Following a directive issued by President Obama in March, the U.S. Department of Labor has been working on updating the exemptions to overtime under the Fair Labor Standards Act. Last week, SHRM lead a contingent of members to meet with legislators and regulators about both overtime exemptions and proposed legislation that would automatically debar federal contractors from further work for FLSA violations. The SHRM members talked about the difficulties the exemptions already pose for employers because of their complexity and the obstacles they create for workplace flexibility.
The changes the DOL is considering include raising the salary basiswhich would allow those who make more than $455 per week to earn overtime, and changing the primary job duties under each FLSA classification.
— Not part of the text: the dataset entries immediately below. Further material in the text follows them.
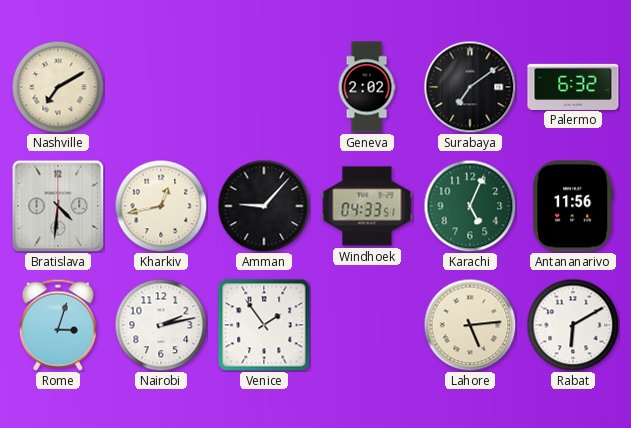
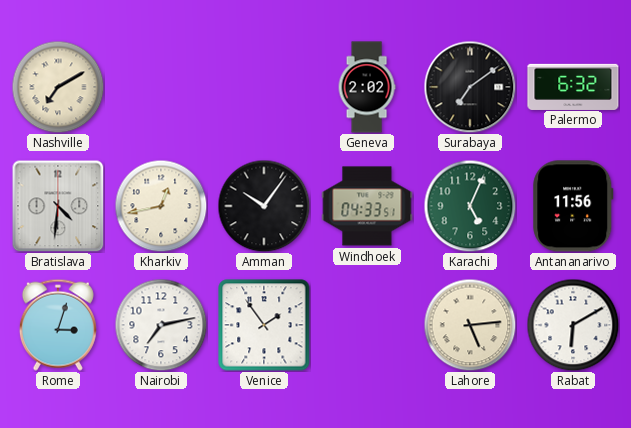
Amman: 9:07 -> 10:06
Nairobi: 2:13 -> 7:13
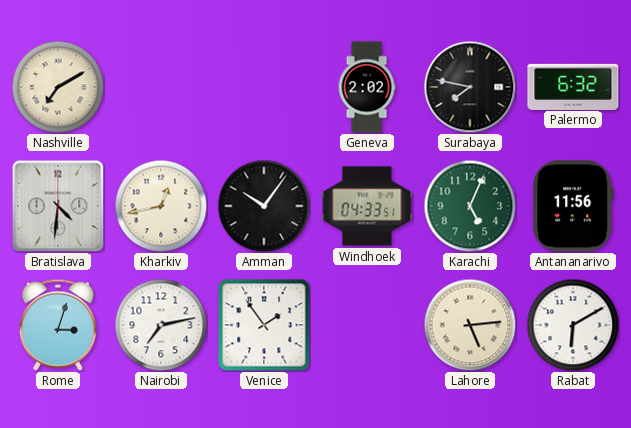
Surabaya: 7:09 -> 7:47
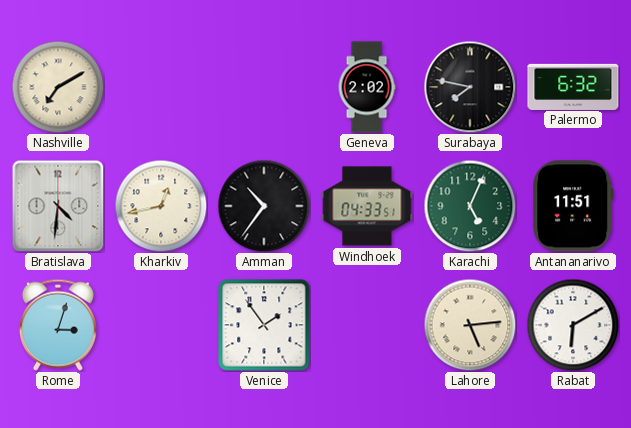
Amman: 10:06 -> 10:36
Antananarivo: 11:56 -> 11:51
Nairobi: 7:13 -> none
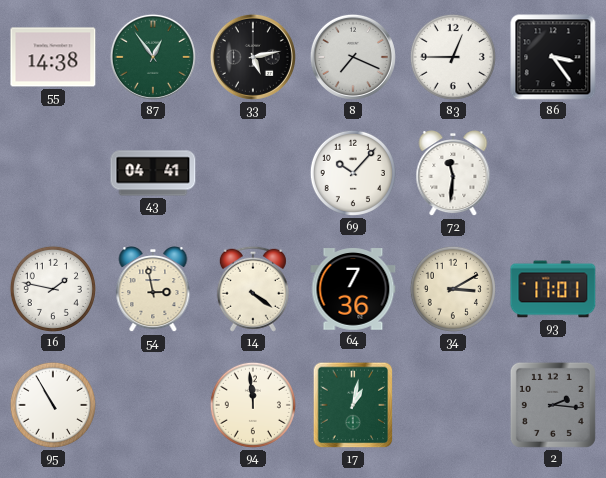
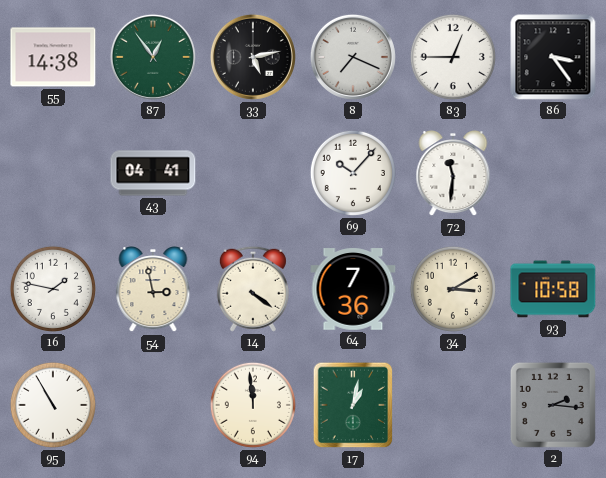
93: 11:01 -> 10:58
The administration originally hoped to reveal proposed changes this month, but the DOL has announced it will delay the regulations until early 2015.
In other developments:
- Harvard and the University of North Carolina were sued by Asian American advocacy groups for race discrimination.
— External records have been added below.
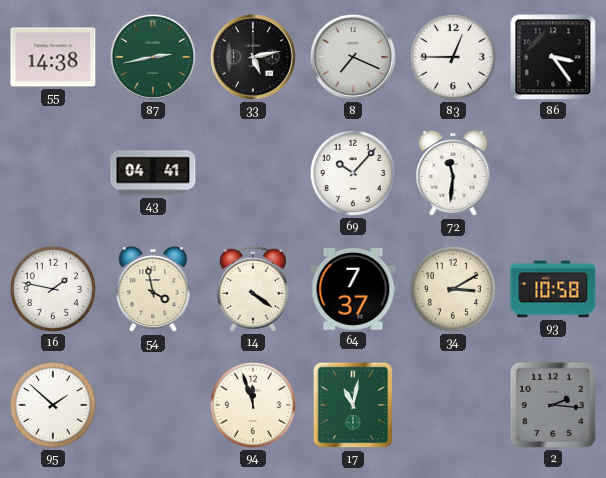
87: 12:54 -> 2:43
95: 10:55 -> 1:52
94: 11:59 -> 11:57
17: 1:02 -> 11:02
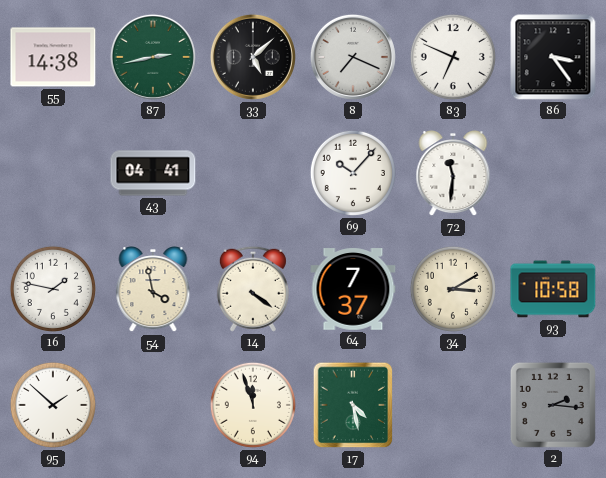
33: 5:13 -> 5:08
83: 12:45 -> 6:49
17: 11:02 -> 4:28
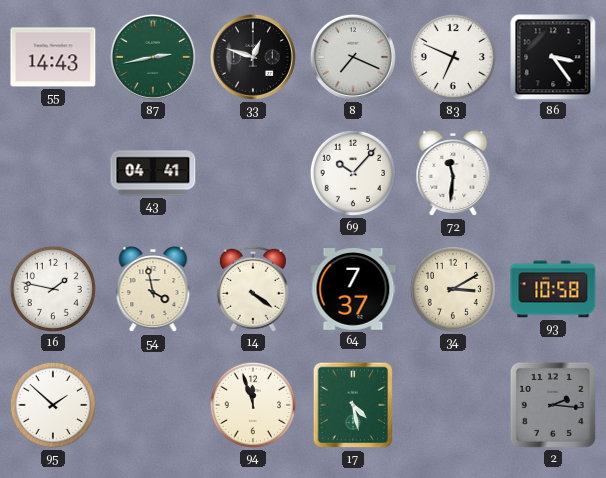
55: 14:38 -> 14:43
33: 5:08 -> 12:48
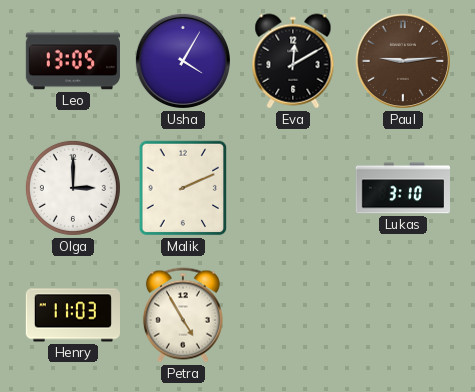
- The New York Times wrote about a new study which shows that a diverse workforce helps make better business decisions.
- The EEOC launched another lawsuit over pre-employment health tests and health history questionnaires.
- The EEOC published its Fiscal Year 2014 Performance and Accountability Report.
- The accessibility of websites and apps continues to be a focus of the U.S. Department of Justice.
- Eric B. Meyer asked “Is it against the law to remote wipe an employee's Candy Crush high score?”
- The National Labor Relations Board received a charge alleging that the U.S. Postal Service failed to bargain with its union after a data breach.